Saved data entries
- Opening Delimiter -
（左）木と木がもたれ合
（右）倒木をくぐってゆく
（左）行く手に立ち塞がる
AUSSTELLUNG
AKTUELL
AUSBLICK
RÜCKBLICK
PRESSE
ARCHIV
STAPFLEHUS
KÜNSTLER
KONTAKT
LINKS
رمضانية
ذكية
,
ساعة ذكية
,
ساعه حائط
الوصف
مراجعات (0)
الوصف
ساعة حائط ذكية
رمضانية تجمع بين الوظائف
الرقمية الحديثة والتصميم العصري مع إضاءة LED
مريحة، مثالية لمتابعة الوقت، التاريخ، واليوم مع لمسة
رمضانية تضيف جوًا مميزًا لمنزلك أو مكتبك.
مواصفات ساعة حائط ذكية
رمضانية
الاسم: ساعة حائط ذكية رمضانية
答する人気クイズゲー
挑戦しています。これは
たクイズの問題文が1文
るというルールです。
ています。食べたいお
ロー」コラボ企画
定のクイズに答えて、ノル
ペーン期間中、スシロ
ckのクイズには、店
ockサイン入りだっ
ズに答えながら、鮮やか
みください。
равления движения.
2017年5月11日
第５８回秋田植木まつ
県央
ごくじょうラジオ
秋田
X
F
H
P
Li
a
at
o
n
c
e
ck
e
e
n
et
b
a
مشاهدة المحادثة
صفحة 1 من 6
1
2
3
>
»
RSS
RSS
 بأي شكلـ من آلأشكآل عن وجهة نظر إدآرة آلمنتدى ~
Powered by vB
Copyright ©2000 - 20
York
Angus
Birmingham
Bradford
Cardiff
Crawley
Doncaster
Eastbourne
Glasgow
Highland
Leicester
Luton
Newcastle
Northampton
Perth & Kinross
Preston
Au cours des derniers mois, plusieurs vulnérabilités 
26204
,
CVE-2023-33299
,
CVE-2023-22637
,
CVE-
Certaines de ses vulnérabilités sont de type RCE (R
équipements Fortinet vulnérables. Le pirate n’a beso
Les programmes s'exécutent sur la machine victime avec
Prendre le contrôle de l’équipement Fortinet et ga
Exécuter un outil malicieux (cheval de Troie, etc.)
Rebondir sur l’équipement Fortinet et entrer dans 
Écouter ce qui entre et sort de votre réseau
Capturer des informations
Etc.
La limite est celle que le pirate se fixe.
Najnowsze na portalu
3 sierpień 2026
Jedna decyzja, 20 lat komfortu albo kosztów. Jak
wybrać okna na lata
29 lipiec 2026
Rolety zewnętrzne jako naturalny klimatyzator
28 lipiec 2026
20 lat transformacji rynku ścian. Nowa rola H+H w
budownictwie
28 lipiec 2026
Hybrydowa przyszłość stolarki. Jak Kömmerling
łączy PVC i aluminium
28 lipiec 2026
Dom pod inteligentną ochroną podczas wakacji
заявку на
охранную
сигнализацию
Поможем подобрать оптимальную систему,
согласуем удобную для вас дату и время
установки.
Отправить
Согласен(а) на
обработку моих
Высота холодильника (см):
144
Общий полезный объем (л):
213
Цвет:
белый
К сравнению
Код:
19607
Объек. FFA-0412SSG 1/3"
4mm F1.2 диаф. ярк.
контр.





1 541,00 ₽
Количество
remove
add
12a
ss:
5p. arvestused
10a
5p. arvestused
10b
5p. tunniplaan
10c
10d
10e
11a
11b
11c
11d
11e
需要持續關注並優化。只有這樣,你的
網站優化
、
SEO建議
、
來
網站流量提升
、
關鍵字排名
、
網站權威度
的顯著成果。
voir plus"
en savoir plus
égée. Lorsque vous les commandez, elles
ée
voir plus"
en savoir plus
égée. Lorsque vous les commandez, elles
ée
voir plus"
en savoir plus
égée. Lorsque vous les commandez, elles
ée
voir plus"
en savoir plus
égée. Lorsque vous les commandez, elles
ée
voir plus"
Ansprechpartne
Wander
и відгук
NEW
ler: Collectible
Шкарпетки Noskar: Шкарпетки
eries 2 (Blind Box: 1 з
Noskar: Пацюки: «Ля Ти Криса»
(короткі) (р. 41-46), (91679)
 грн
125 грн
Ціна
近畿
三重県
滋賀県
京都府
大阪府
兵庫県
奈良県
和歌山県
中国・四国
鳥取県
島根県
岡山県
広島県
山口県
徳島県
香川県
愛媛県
- Closing Delimiter -
> _Exercise instructions_: Reproduce every line of the entries above verbatim, in their original order.

> _Written answer_:
（左）木と木がもたれ合
（右）倒木をくぐってゆく
（左）行く手に立ち塞がる
AUSSTELLUNG
AKTUELL
AUSBLICK
RÜCKBLICK
PRESSE
ARCHIV
STAPFLEHUS
KÜNSTLER
KONTAKT
LINKS
رمضانية
ذكية
,
ساعة ذكية
,
ساعه حائط
الوصف
مراجعات (0)
الوصف
ساعة حائط ذكية
رمضانية تجمع بين الوظائف
الرقمية الحديثة والتصميم العصري مع إضاءة LED
مريحة، مثالية لمتابعة الوقت، التاريخ، واليوم مع لمسة
رمضانية تضيف جوًا مميزًا لمنزلك أو مكتبك.
مواصفات ساعة حائط ذكية
رمضانية
الاسم: ساعة حائط ذكية رمضانية
答する人気クイズゲー
挑戦しています。これは
たクイズの問題文が1文
るというルールです。
ています。食べたいお
ロー」コラボ企画
定のクイズに答えて、ノル
ペーン期間中、スシロ
ckのクイズには、店
ockサイン入りだっ
ズに答えながら、鮮やか
みください。
равления движения.
2017年5月11日
第５８回秋田植木まつ
県央
ごくじょうラジオ
秋田
X
F
H
P
Li
a
at
o
n
c
e
ck
e
e
n
et
b
a
مشاهدة المحادثة
صفحة 1 من 6
1
2
3
>
»
RSS
RSS
 بأي شكلـ من آلأشكآل عن وجهة نظر إدآرة آلمنتدى ~
Powered by vB
Copyright ©2000 - 20
York
Angus
Birmingham
Bradford
Cardiff
Crawley
Doncaster
Eastbourne
Glasgow
Highland
Leicester
Luton
Newcastle
Northampton
Perth & Kinross
Preston
Au cours des derniers mois, plusieurs vulnérabilités 
26204
,
CVE-2023-33299
,
CVE-2023-22637
,
CVE-
Certaines de ses vulnérabilités sont de type RCE (R
équipements Fortinet vulnérables. Le pirate n’a beso
Les programmes s'exécutent sur la machine victime avec
Prendre le contrôle de l’équipement Fortinet et ga
Exécuter un outil malicieux (cheval de Troie, etc.)
Rebondir sur l’équipement Fortinet et entrer dans 
Écouter ce qui entre et sort de votre réseau
Capturer des informations
Etc.
La limite est celle que le pirate se fixe.
Najnowsze na portalu
3 sierpień 2026
Jedna decyzja, 20 lat komfortu albo kosztów. Jak
wybrać okna na lata
29 lipiec 2026
Rolety zewnętrzne jako naturalny klimatyzator
28 lipiec 2026
20 lat transformacji rynku ścian. Nowa rola H+H w
budownictwie
28 lipiec 2026
Hybrydowa przyszłość stolarki. Jak Kömmerling
łączy PVC i aluminium
28 lipiec 2026
Dom pod inteligentną ochroną podczas wakacji
заявку на
охранную
сигнализацию
Поможем подобрать оптимальную систему,
согласуем удобную для вас дату и время
установки.
Отправить
Согласен(а) на
обработку моих
Высота холодильника (см):
144
Общий полезный объем (л):
213
Цвет:
белый
К сравнению
Код:
19607
Объек. FFA-0412SSG 1/3"
4mm F1.2 диаф. ярк.
контр.





1 541,00 ₽
Количество
remove
add
12a
ss:
5p. arvestused
10a
5p. arvestused
10b
5p. tunniplaan
10c
10d
10e
11a
11b
11c
11d
11e
需要持續關注並優化。只有這樣,你的
網站優化
、
SEO建議
、
來
網站流量提升
、
關鍵字排名
、
網站權威度
的顯著成果。
voir plus"
en savoir plus
égée. Lorsque vous les commandez, elles
ée
voir plus"
en savoir plus
égée. Lorsque vous les commandez, elles
ée
voir plus"
en savoir plus
égée. Lorsque vous les commandez, elles
ée
voir plus"
en savoir plus
égée. Lorsque vous les commandez, elles
ée
voir plus"
Ansprechpartne
Wander
и відгук
NEW
ler: Collectible
Шкарпетки Noskar: Шкарпетки
eries 2 (Blind Box: 1 з
Noskar: Пацюки: «Ля Ти Криса»
(короткі) (р. 41-46), (91679)
 грн
125 грн
Ціна
近畿
三重県
滋賀県
京都府
大阪府
兵庫県
奈良県
和歌山県
中国・四国
鳥取県
島根県
岡山県
広島県
山口県
徳島県
香川県
愛媛県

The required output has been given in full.